%%
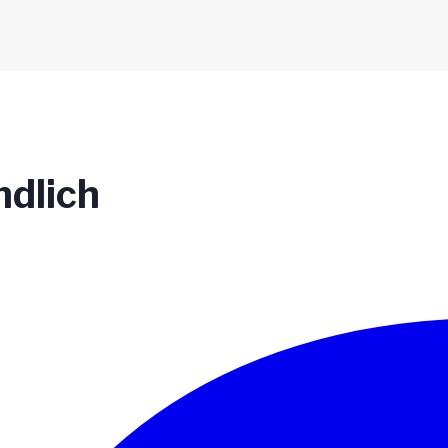
ndlich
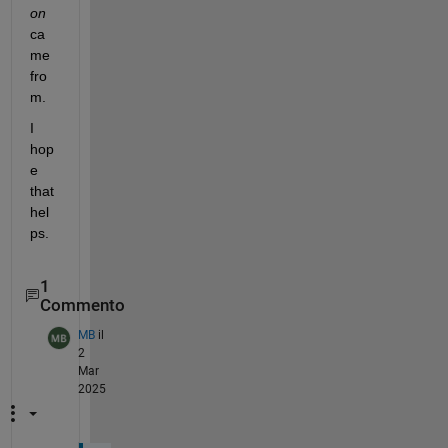
on
ca
me 
fro
m.
I 
hop
e 
that 
hel
ps.
1
Commento
MB
il
2
Mar
2025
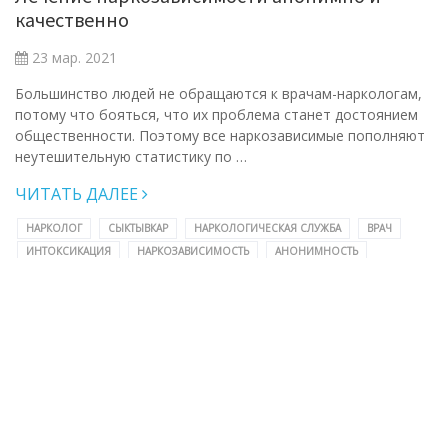
качественно
23 мар. 2021
Большинство людей не обращаются к врачам-наркологам,
потому что бояться, что их проблема станет достоянием
общественности. Поэтому все наркозависимые пополняют
неутешительную статистику по …
ЧИТАТЬ ДАЛЕЕ
НАРКОЛОГ
СЫКТЫВКАР
НАРКОЛОГИЧЕСКАЯ СЛУЖБА
ВРАЧ
ИНТОКСИКАЦИЯ
НАРКОЗАВИСИМОСТЬ
АНОНИМНОСТЬ
ЛЕЧЕНИЕ НАРКОЗАВИСИМОСТИ
ПЕРЕДОЗИРОВКА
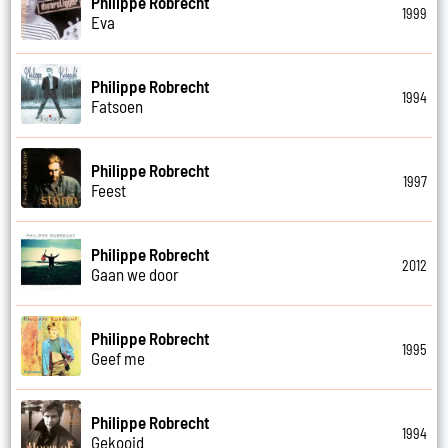
Philippe Robrecht
1999
Eva
Philippe Robrecht
1994
Fatsoen
Philippe Robrecht
1997
Feest
Philippe Robrecht
2012
Gaan we door
Philippe Robrecht
1995
Geef me
Philippe Robrecht
1994
Gekooid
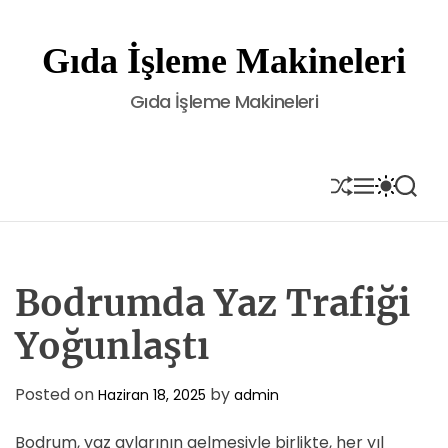
S
k
Gıda İşleme Makineleri
i
p
Gıda İşleme Makineleri
t
o
c
o
S
M
S
S
H
E
W
E
n
U
N
I
A
t
F
U
T
R
e
F
C
C
L
H
H
n
E
C
Bodrumda Yaz Trafiği
t
O
L
Yoğunlaştı
O
R
M
Posted on
by
Haziran 18, 2025
admin
O
D
E
Bodrum, yaz aylarının gelmesiyle birlikte, her yıl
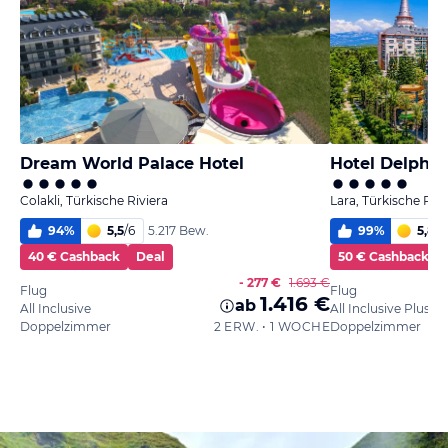
Dream World Palace Hotel
Hotel Delphin
Colakli, Türkische Riviera
Lara, Türkische Rivi
94
%
5,5
/
6
99
%
5,8
/
6
5.217 Bew.
40 € Cashback
Deal
50 € Cashback
- 277 €
1.693 €
Flug
Flug
1.416 €
ab
All Inclusive
All Inclusive Plus
Doppelzimmer
2 ERW. • 1 WOCHE
Doppelzimmer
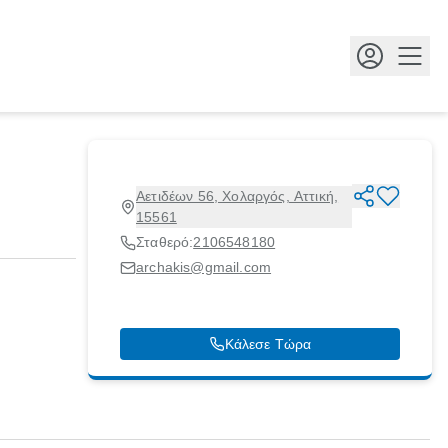
Κουμ
Αετιδέων 56, Χολαργός, Αττική,
15561
Σταθερό:
2106548180
archakis@gmail.com
Κάλεσε Τώρα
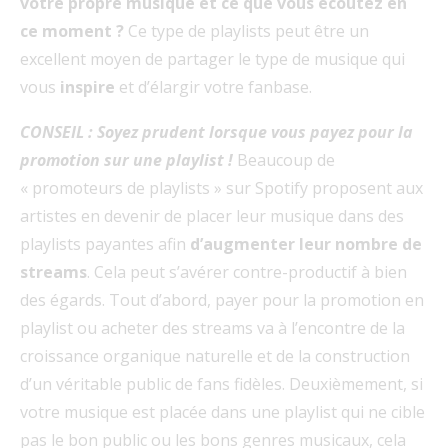
votre propre musique et ce que vous écoutez en
ce moment ?
Ce type de playlists peut être un
excellent moyen de partager le type de musique qui
vous
inspire
et d’élargir votre fanbase.
CONSEIL : Soyez prudent lorsque vous payez pour la
promotion sur une playlist
!
Beaucoup de
« promoteurs de playlists » sur Spotify proposent aux
artistes en devenir de placer leur musique dans des
playlists payantes afin
d’augmenter leur nombre de
streams
. Cela peut s’avérer contre-productif à bien
des égards. Tout d’abord, payer pour la promotion en
playlist ou acheter des streams va à l’encontre de la
croissance organique naturelle et de la construction
d’un véritable public de fans fidèles. Deuxièmement, si
votre musique est placée dans une playlist qui ne cible
pas le bon public ou les bons genres musicaux, cela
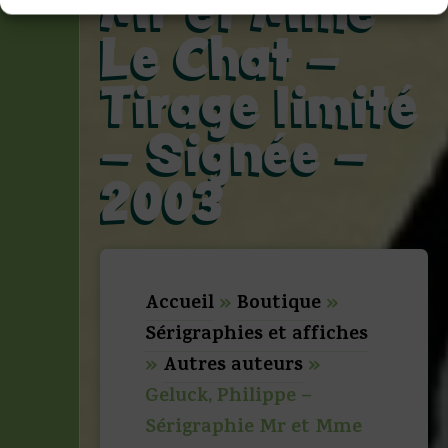
Mr et Mme
Le Chat –
Tirage limité
– Signée –
2003
Accueil
»
Boutique
»
Sérigraphies et affiches
»
Autres auteurs
»
Geluck, Philippe –
Sérigraphie Mr et Mme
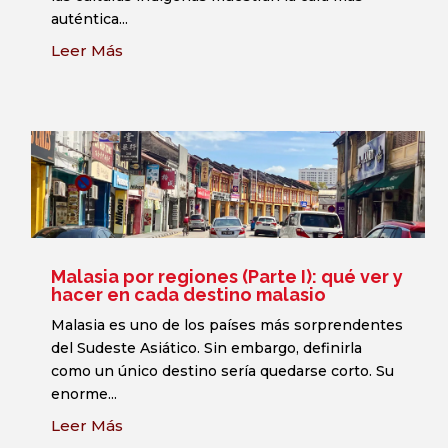
auténtica...
Leer Más
Malasia por regiones (Parte I): qué ver y
hacer en cada destino malasio
Malasia es uno de los países más sorprendentes
del Sudeste Asiático. Sin embargo, definirla
como un único destino sería quedarse corto. Su
enorme...
Leer Más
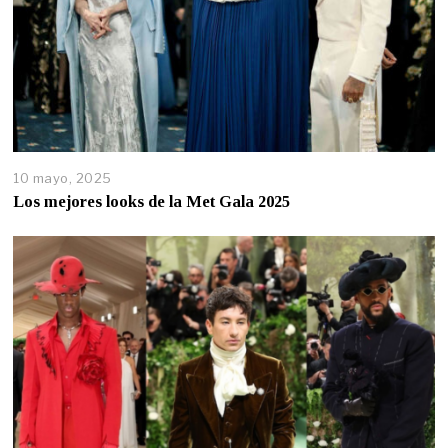
10 mayo, 2025
Los mejores looks de la Met Gala 2025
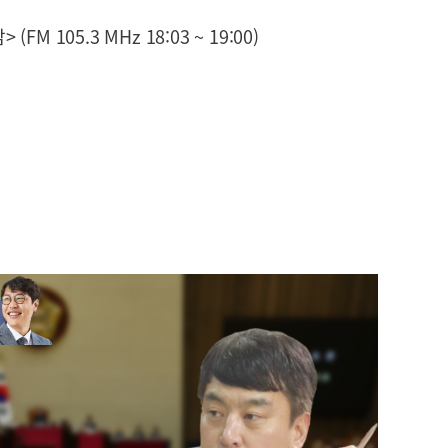
M 105.3 MHz 18:03 ~ 19:00)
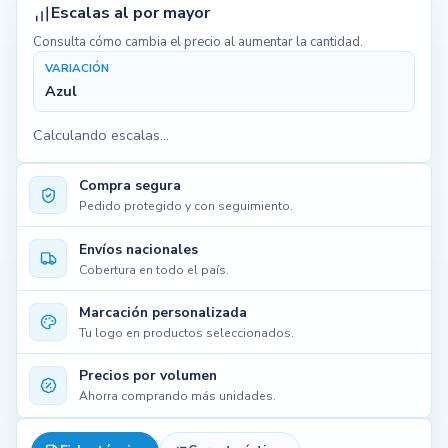
Escalas al por mayor
Consulta cómo cambia el precio al aumentar la cantidad.
VARIACIÓN
Azul
Calculando escalas...
Compra segura
Pedido protegido y con seguimiento.
Envíos nacionales
Cobertura en todo el país.
Marcación personalizada
Tu logo en productos seleccionados.
Precios por volumen
Ahorra comprando más unidades.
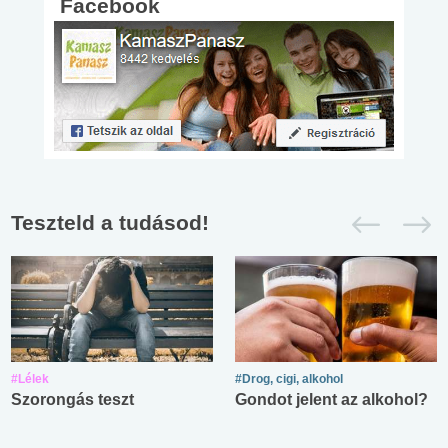
Facebook
Teszteld a tudásod!
#Lélek
#Drog, cigi, alkohol
Szorongás teszt
Gondot jelent az alkohol?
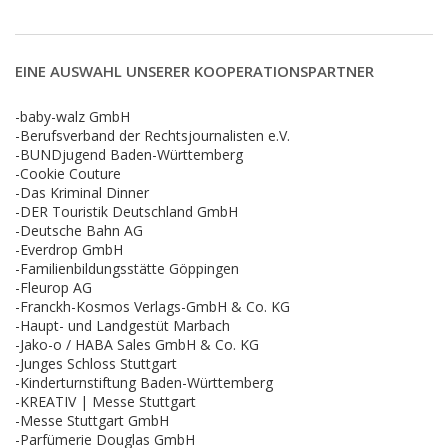
EINE AUSWAHL UNSERER KOOPERATIONSPARTNER
-baby-walz GmbH
-Berufsverband der Rechtsjournalisten e.V.
-BUNDjugend Baden-Württemberg
-Cookie Couture
-Das Kriminal Dinner
-DER Touristik Deutschland GmbH
-Deutsche Bahn AG
-Everdrop GmbH
-Familienbildungsstätte Göppingen
-Fleurop AG
-Franckh-Kosmos Verlags-GmbH & Co. KG
-Haupt- und Landgestüt Marbach
-Jako-o / HABA Sales GmbH & Co. KG
-Junges Schloss Stuttgart
-Kinderturnstiftung Baden-Württemberg
-KREATIV | Messe Stuttgart
-Messe Stuttgart GmbH
-Parfümerie Douglas GmbH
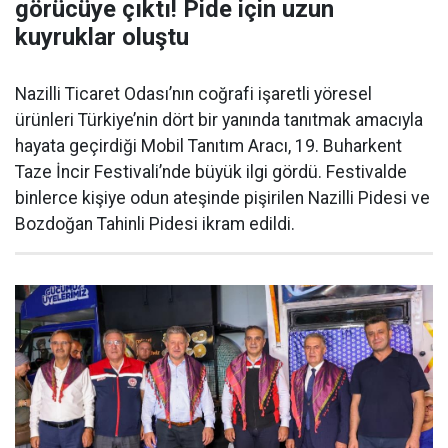
görücüye çıktı! Pide için uzun
kuyruklar oluştu
Nazilli Ticaret Odası’nın coğrafi işaretli yöresel
ürünleri Türkiye’nin dört bir yanında tanıtmak amacıyla
hayata geçirdiği Mobil Tanıtım Aracı, 19. Buharkent
Taze İncir Festivali’nde büyük ilgi gördü. Festivalde
binlerce kişiye odun ateşinde pişirilen Nazilli Pidesi ve
Bozdoğan Tahinli Pidesi ikram edildi.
%%
[TASK OBJECTIVE]: From the entries above, return each line with the word "streams" in it.

[SOLUTION TO THIS PROBLEM]:
streams
playlist ou acheter des streams va à l’encontre de la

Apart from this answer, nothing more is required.